Der nach ausgelieferten Stückzahlen größte PC-Hersteller der Welt will daher im Rahmen eines 650 Millionen US-Dollar schweren Sparprogramms 3200 Stellen in Bereichen außerhalb der Produktion streichen, das entspricht dort zehn Prozent und an der Gesamtbelegschaft fünf Prozent.
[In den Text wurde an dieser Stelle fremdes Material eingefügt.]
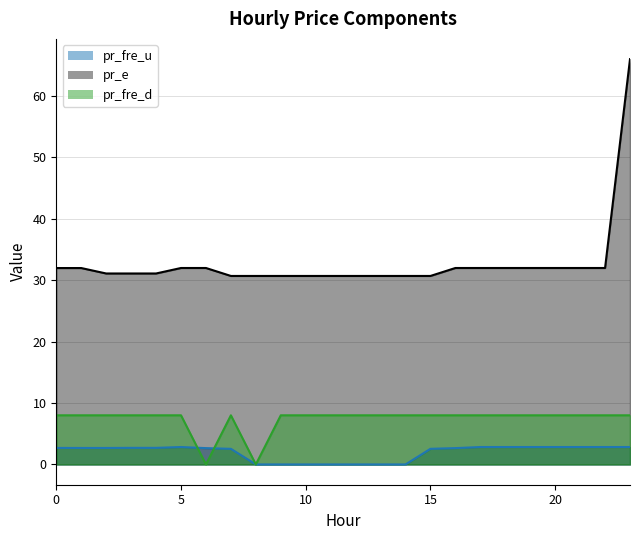

What is the greatest value displayed?

66.0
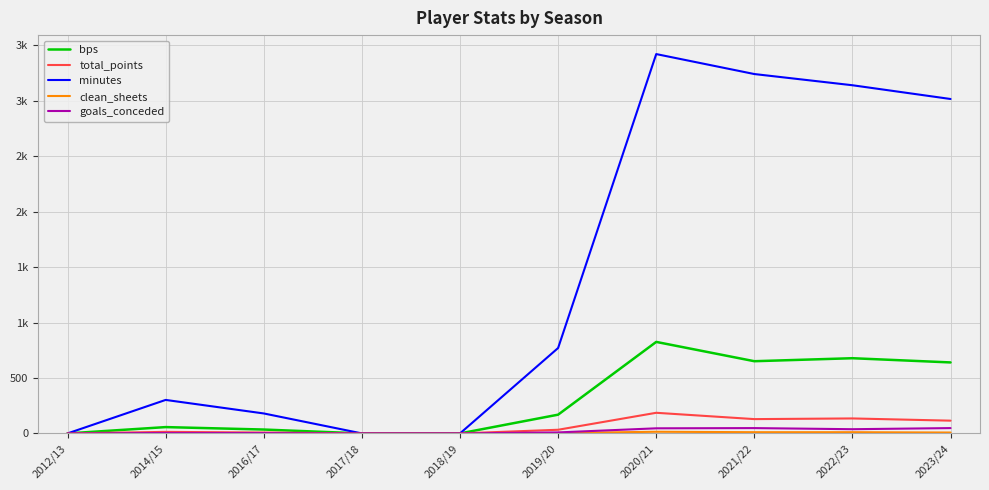

Is this an area chart (filled region under the line)?

No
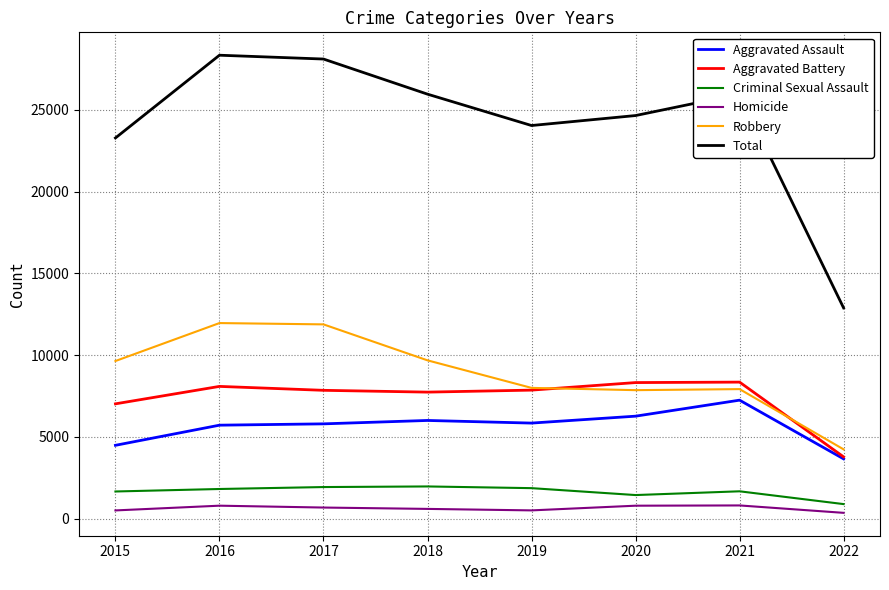

Is it true that Aggravated Battery equals 2094 at 2015?

False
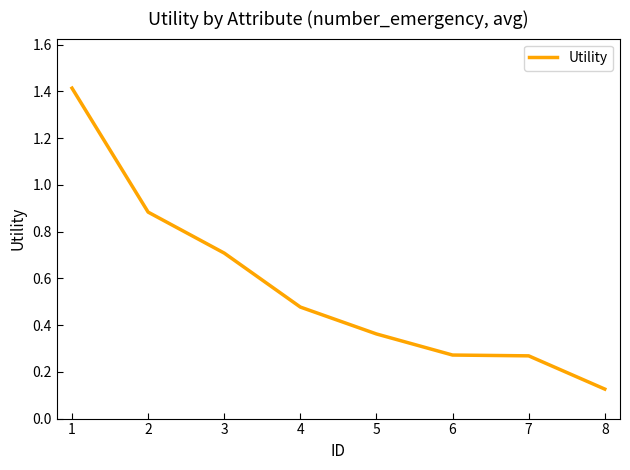

What is the maximum value shown in the chart?

1.4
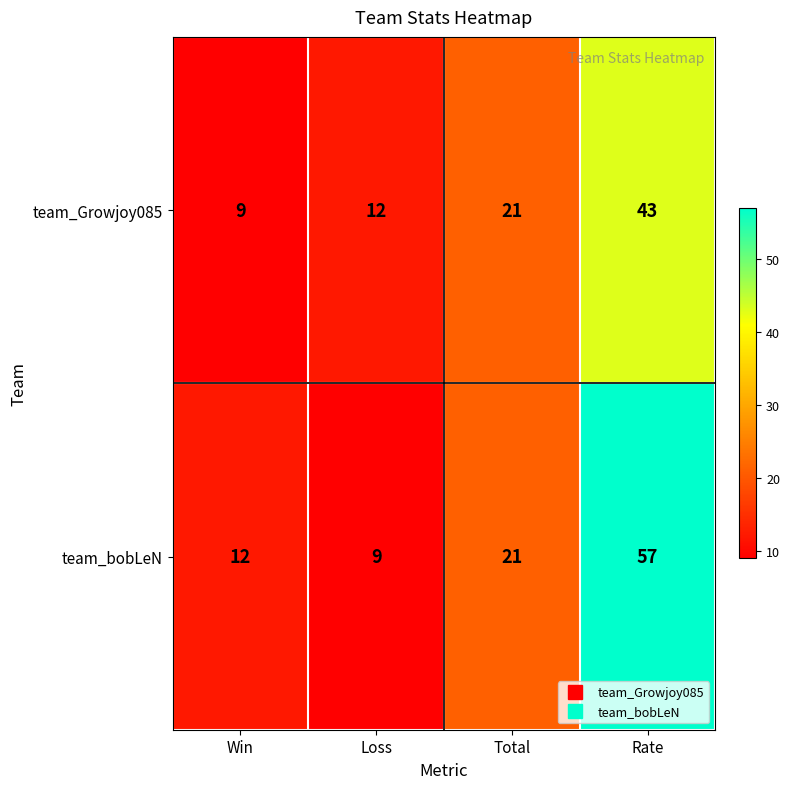

What is the spread (max minus min) of values at Win?

3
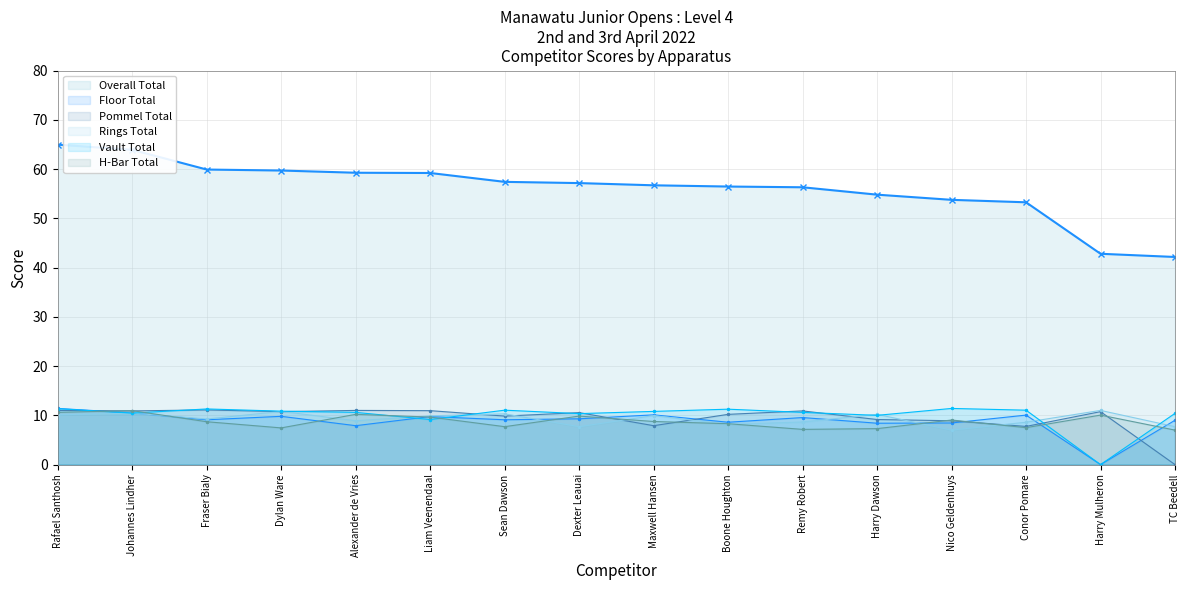

What are all the series names shown in the legend?

Overall Total, Floor Total, Pommel Total, Rings Total, Vault Total, H-Bar Total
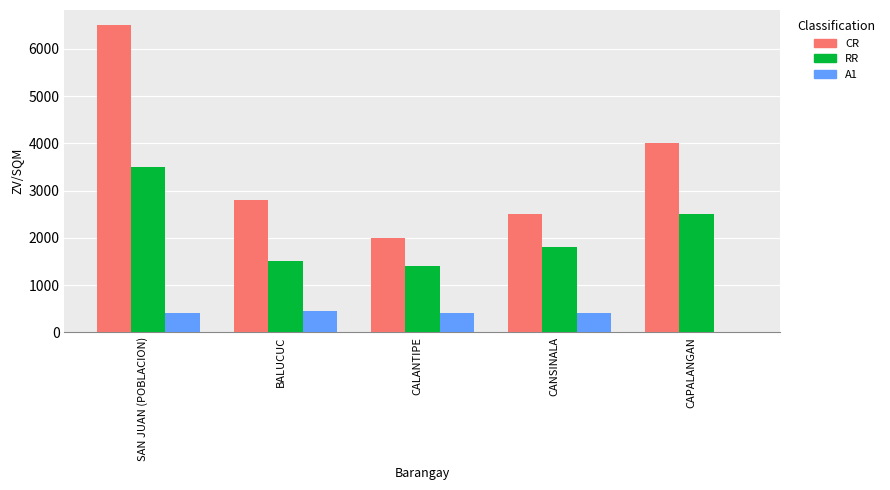

The CR series shows 2626 at CAPALANGAN. True or false?

False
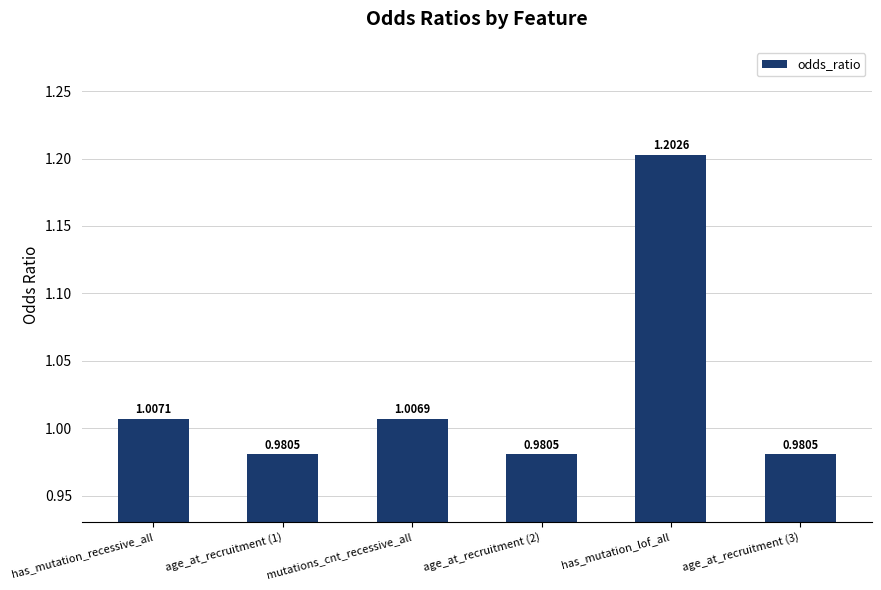

How many data points are less than 1?

3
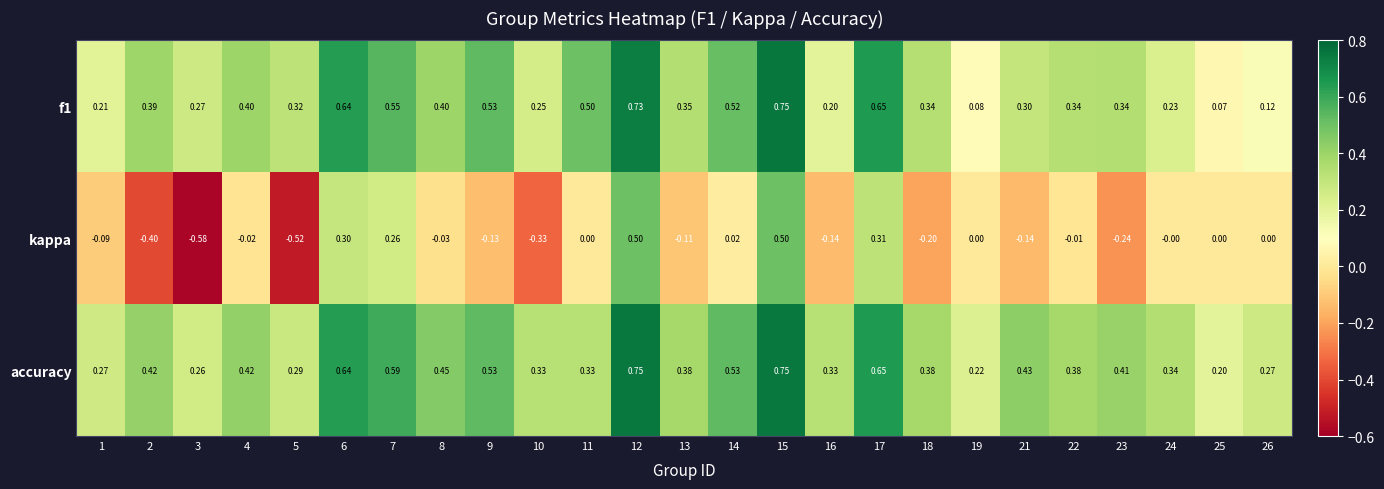

Which series changed the most between 6 and 9?

kappa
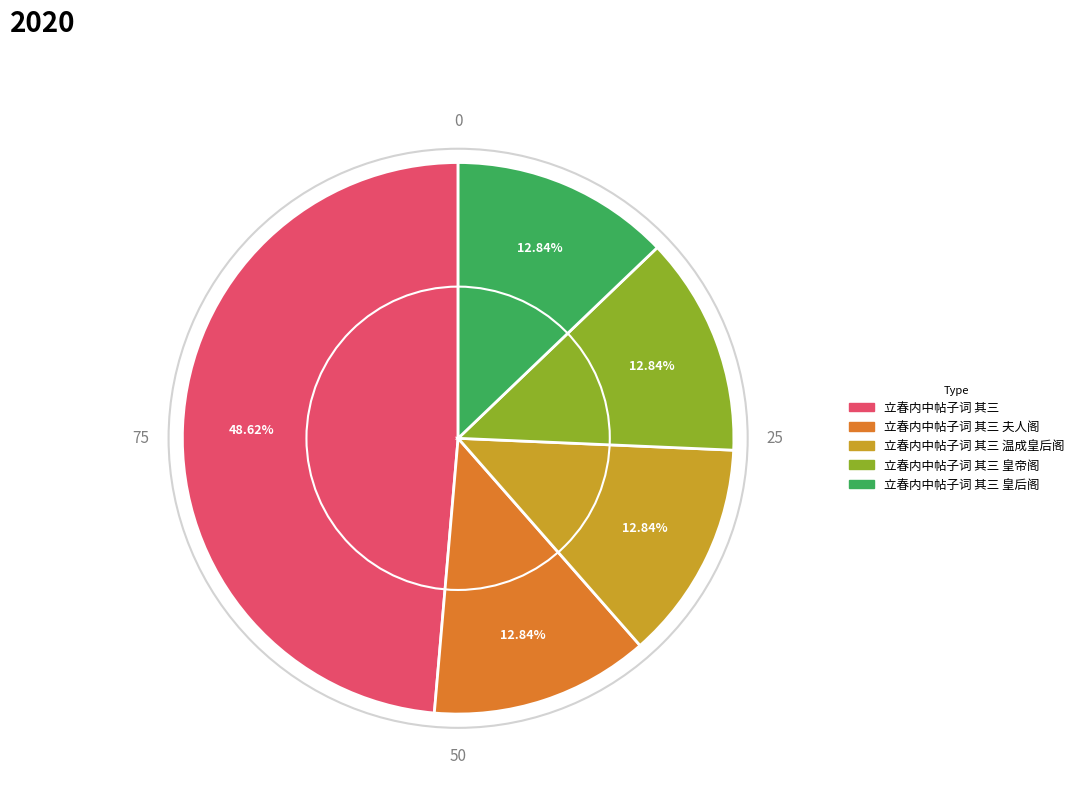

Is there any slice that represents more than half of the pie?

No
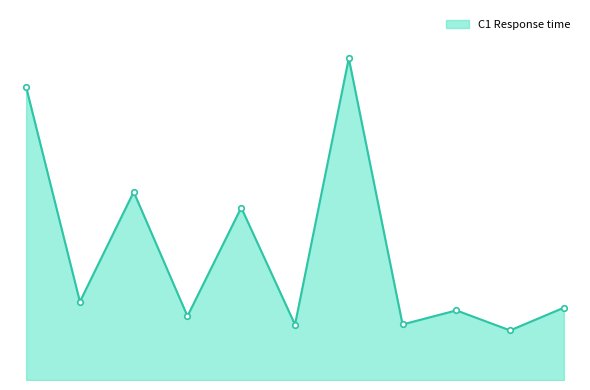

Is this an area chart (filled region under the line)?

Yes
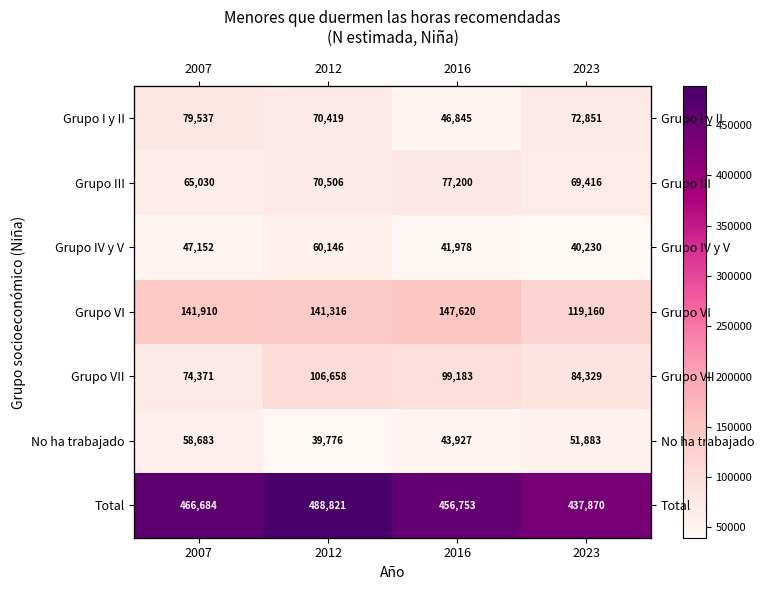

At which label does Grupo III reach its peak?

2016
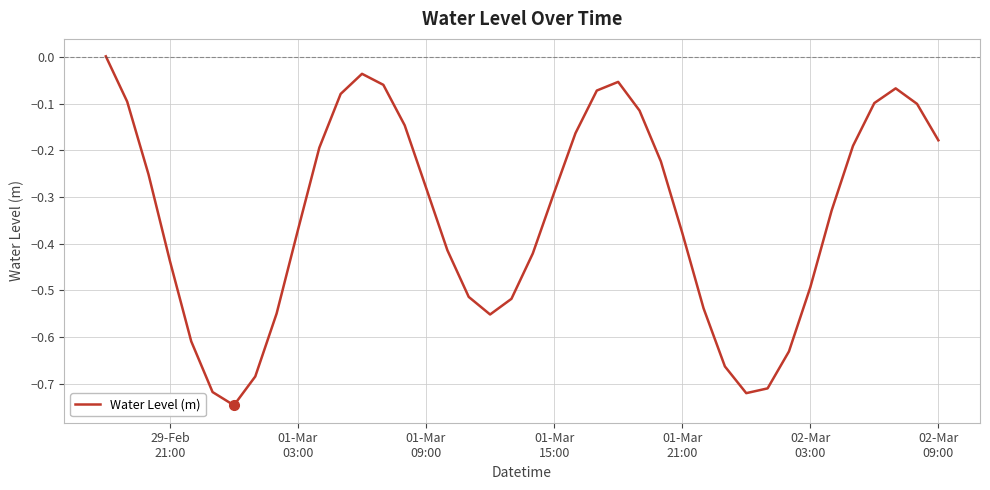

What is the difference between the maximum and minimum values?

0.7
Analysten waren zuvor schon pessimistisch angesichts der Aussichten für Lenovo gewesen, schreibt das "Wall Street Journal". Der weltweite PC-Markt ging im zweiten Quartal 2015 um knapp zwölf Prozent zurück, und auch der chinesische Smartphone-Markt war nach Zählung von IDC im gleichen Zeitraum zum ersten Mal seit sechs Jahren rückläufig. "Der Markt ist schneller erodiert als irgendjemand erwartet hätte", kommentiert Patrick Moorhead, Principal Analyst bei Moor Insights & Strategy. "Im Augenblick ist alles möglich."

Digital Leader aufgepasst! - Foto: IDG

Digital Leader aufgepasst!

Lenovo-Chef Yuanqing Yang sagte in der Telefonkonferenz mit Finanzanalysten zu den enttäuschenden Quartalszahlen, er werde das Smartphone-Geschäft restrukturieren. Lenovo werde weniger neue Modelle herausbringen und die übernommene Marke Motorola stärker herausstellen. In der nächsten Quartalsbilanz sollen 900 Millionen Dollar Kosten für Restrukturierung und Lagerüberbestände abgeschrieben werden. Mit der Motorola-Übernahme war Lenovo eigentlich zum drittgrößten Mobiltelefon-Bauer weltweit aufgestiegen. Im zweiten Quartal 2015 fiel es aber bereits auf den fünften Platz und wurde laut Counterpoint Research von den ebenfalls in China ansässigen Huawei und Xiaomi überholt.

Lenovos ThinkPad P50 mit Xeon-Prozessor kommt im November auf den Markt.
Lenovos ThinkPad P50 mit Xeon-Prozessor kommt im November auf den Markt.
Foto: Lenovo

Im Unternehmensgeschäft, zu dem auch die von Intel übernommenen x86-Server gehören, will Lenovo sich verstärkt auf schnellwachsende Segmente wie "Hyperscale"-Rechenzentren großer Internet-Firmen sowie konvergente Systeme (die neben Rechenleistung auch Storage und Netkomponenten enthalten, Anm. d. Red.) fokussieren.

Der Nettogewinn für das Ende Juni abgeschlossene Viertejahr betrug noch 105 Millionen Dollar, weniger als die Hälfte der 214 Millionen aus dem vergleichbaren Vorjahreszeitraum. Die Erwartungen oder besser Befürchtungen der Analysten von 86,7 Millionen Dollar übertraf Lenovo damit allerdings deutlich. Den Umsatz konnte das Unternehmen im Jahresvergleich von 10,4 Milliarden Dollar um drei Prozent auf 10,7 Milliarden steigern. Von der aktuellen Abwertung des chineischen Yuan erwartet Lenovo-Finanzchef Wong Waiming übrigens kaum Auswirkungen. Operative Hauptwirkung des Konzerns sei der Dollar; für eine sinkende Nachfrage in China sei die Abwertung nicht stark genug, die Kosten würden entweder die Hersteller oder die Verbraucher abfedern.

Nach Zählung von Gartner konnte Lenovo übrigens im zweiten Quartal mit einem Marktanteil von 19,7 Prozent nach Stückzahlen seine Spitzenposition im weltweiten PC-Markt verteidigen - und dass obwohl Lenovo einräumen musste, dass es im Jahresvergleich erstmals seit dem zweiten Quartal 2013 wieder weniger Rechner loswurde.